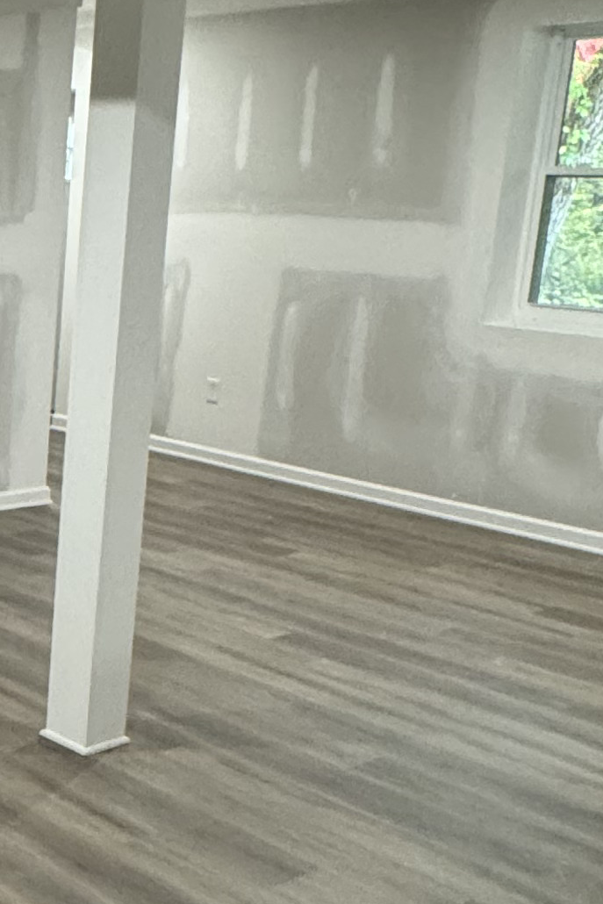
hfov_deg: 20.2
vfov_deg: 35.0
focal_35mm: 57
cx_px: -323
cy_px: 509
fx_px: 1432
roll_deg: +0.6
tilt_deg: -14.5
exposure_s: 1/60
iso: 400
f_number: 2.2
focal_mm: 2.22
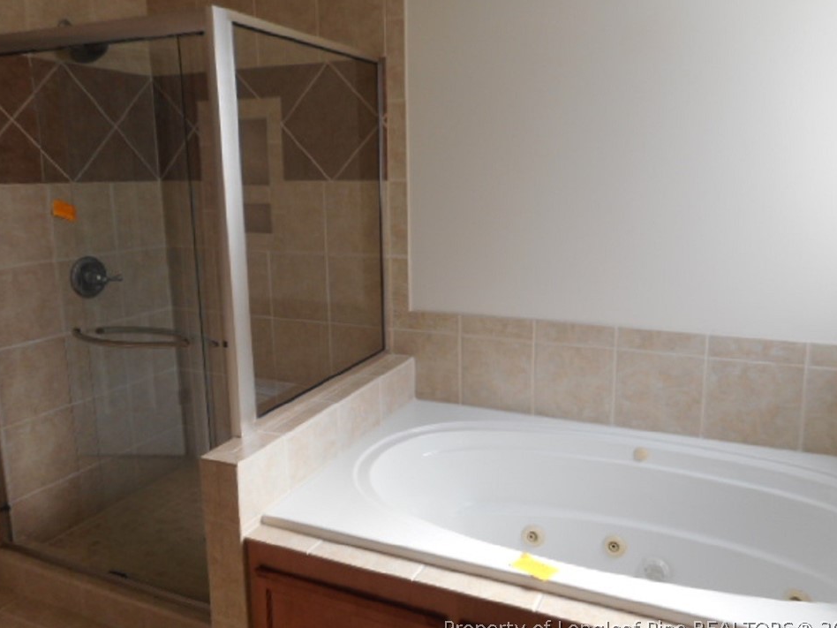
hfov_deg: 65.3
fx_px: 653
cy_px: 304
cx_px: 421
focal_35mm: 27
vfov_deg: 51.3
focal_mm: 4.5
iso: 80
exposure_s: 1/50
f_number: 3.7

+===+

> _TRY IT_
Set out every record exactly, images excluded.

> _PROBLEM SOLUTION_
hfov_deg: 20.2
vfov_deg: 35.0
focal_35mm: 57
cx_px: -323
cy_px: 509
fx_px: 1432
roll_deg: +0.6
tilt_deg: -14.5
exposure_s: 1/60
iso: 400
f_number: 2.2
focal_mm: 2.22
hfov_deg: 65.3
fx_px: 653
cy_px: 304
cx_px: 421
focal_35mm: 27
vfov_deg: 51.3
focal_mm: 4.5
iso: 80
exposure_s: 1/50
f_number: 3.7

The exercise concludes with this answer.